Happy National Corn Fritter day! Or, if you want to travel back in time to Friday, when this episode was recorded, happy late National French Fry Day, too. Whatever you want to celebrate, it's always a special occasion when there's new music.

This week's episode of All Songs Considered features the return of several veteran favorites. The Canadian rock band Metric released a raw and ragged new single called "Dark Saturday," a biting track about the super-rich that portrays, as frontwoman Emily Haines puts it, "a dystopian nightlife scene of gaudy wealth where oblivious party girls say nauseating things like 'I'm so rich, everything's free.'" Ireland's Villagers returns with their single "A Trick of the Light," and guitarist Richard Thompson, whose mastery over the instrument has won him recognition as one of the Top 100 Guitarists of All Time, just announced his first self-produced album in over a decade called 13 Rivers. We play "The Storm Won't Come," a powerful display of his talent.

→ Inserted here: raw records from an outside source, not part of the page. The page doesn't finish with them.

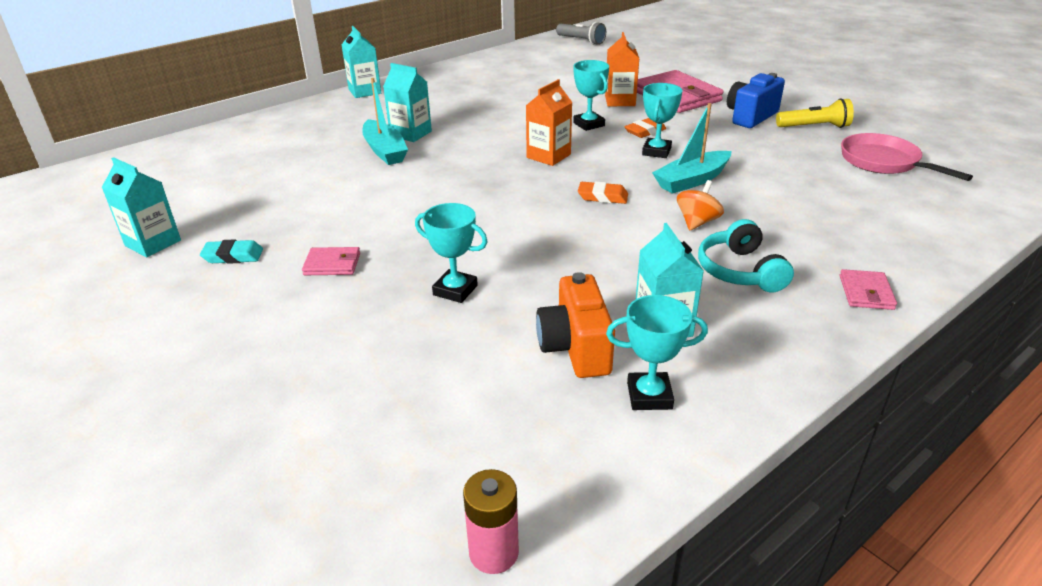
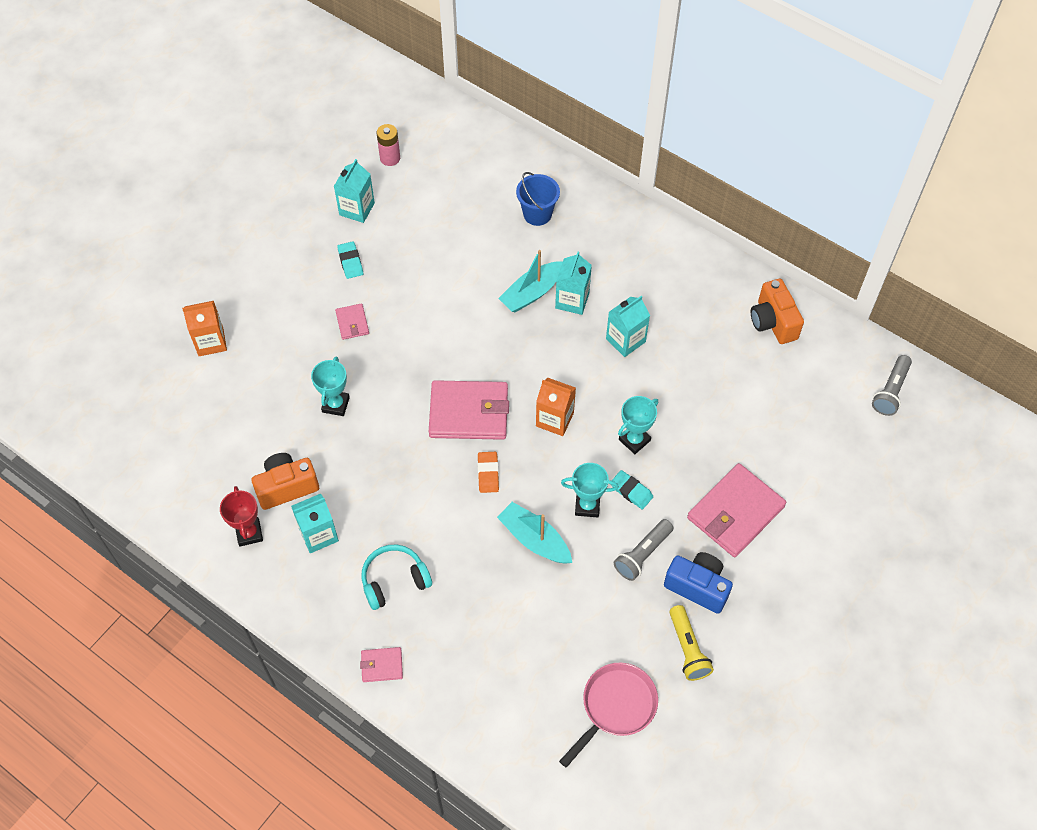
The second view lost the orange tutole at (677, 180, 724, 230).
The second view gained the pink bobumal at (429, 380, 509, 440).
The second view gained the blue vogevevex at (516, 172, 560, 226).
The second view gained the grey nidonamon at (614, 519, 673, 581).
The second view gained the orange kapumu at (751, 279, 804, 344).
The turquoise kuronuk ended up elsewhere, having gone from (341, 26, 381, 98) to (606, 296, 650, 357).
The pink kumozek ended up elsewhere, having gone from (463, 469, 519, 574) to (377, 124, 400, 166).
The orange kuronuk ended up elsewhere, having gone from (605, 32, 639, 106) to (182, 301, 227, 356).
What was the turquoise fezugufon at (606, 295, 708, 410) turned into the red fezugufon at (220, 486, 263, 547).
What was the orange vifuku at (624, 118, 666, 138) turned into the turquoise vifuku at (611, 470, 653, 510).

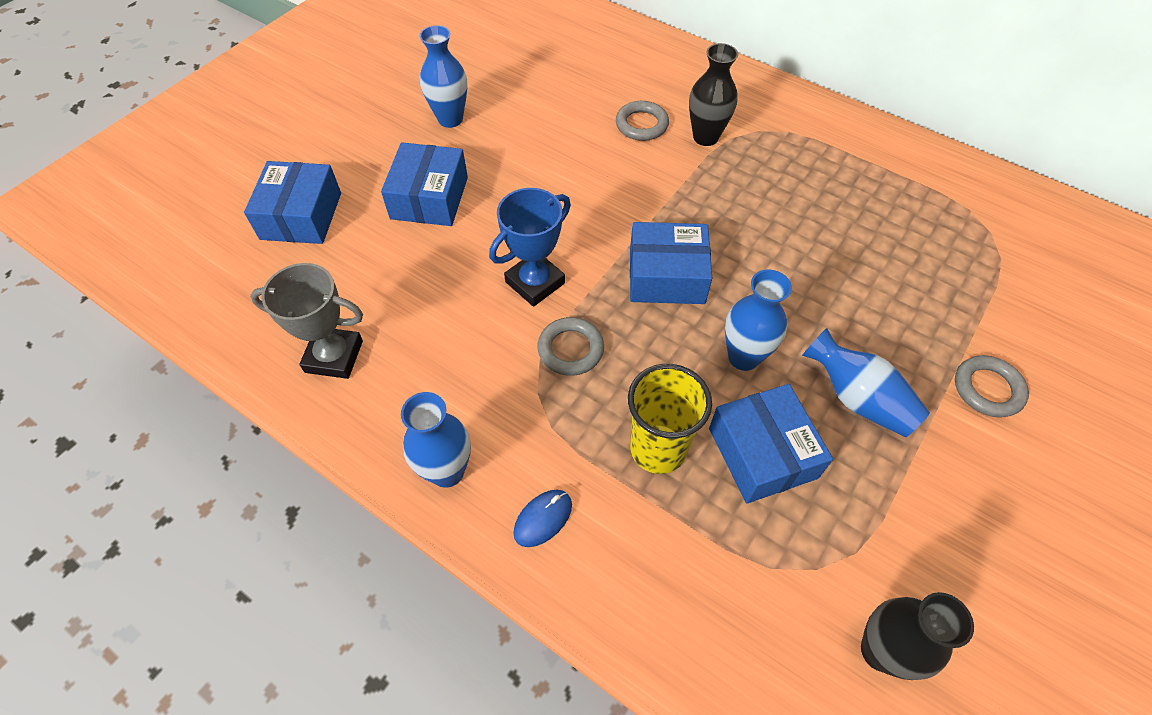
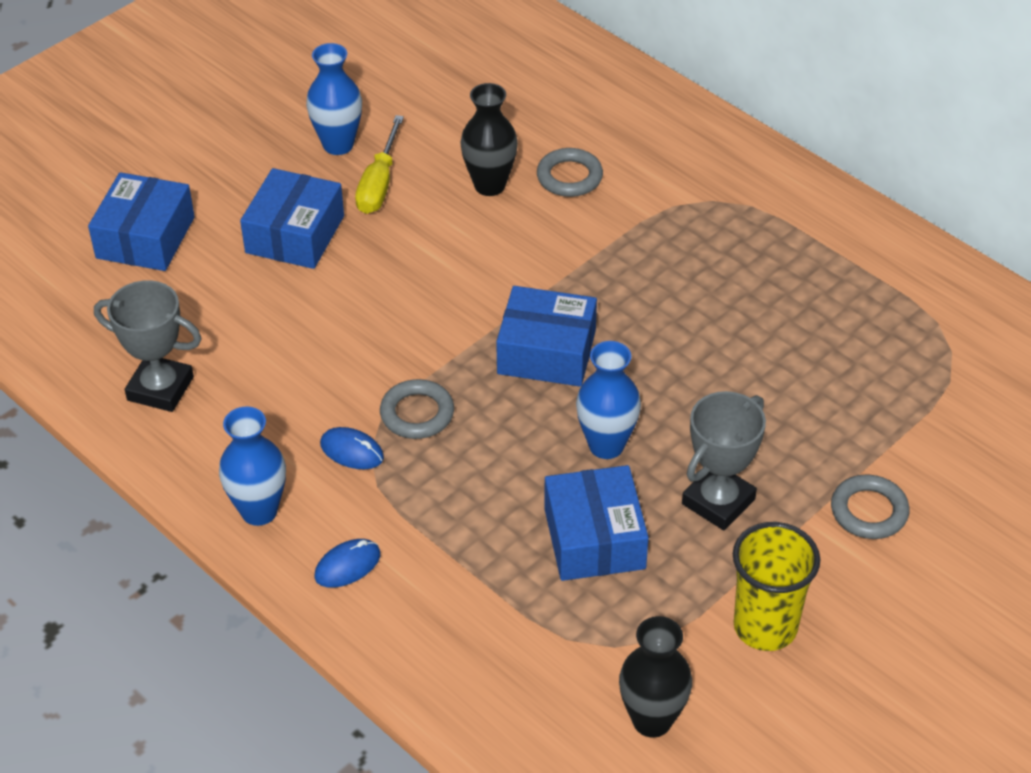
The second view lost the blue fezugufon at (489, 188, 571, 307).
The second view gained the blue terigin at (320, 427, 384, 469).
The second view gained the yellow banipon at (355, 115, 404, 214).
The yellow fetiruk ended up elsewhere, having gone from (628, 364, 712, 474) to (733, 522, 820, 651).
The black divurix ended up elsewhere, having gone from (689, 43, 738, 146) to (461, 83, 518, 196).
Where the blue divurix stood at (802, 328, 930, 437), the grey fezugufon came to stand at (682, 391, 766, 530).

This episode is also full of previously-unknown discoveries, like the self-proclaimed "radical indigenous queer feminist" Black Belt Eagle Scout, whose quixotic "Soft Stud" showcases a lyrical intimacy and fuzzy guitar edge reminiscent of Mitski. We also play the Australian band The Goon Sax, which produces pop so mature and observant from three band mates all under age 20.

All that, plus a sparse and dreamy electronic track from songwriter Mirah and gritty experimental guitar from Ohmme.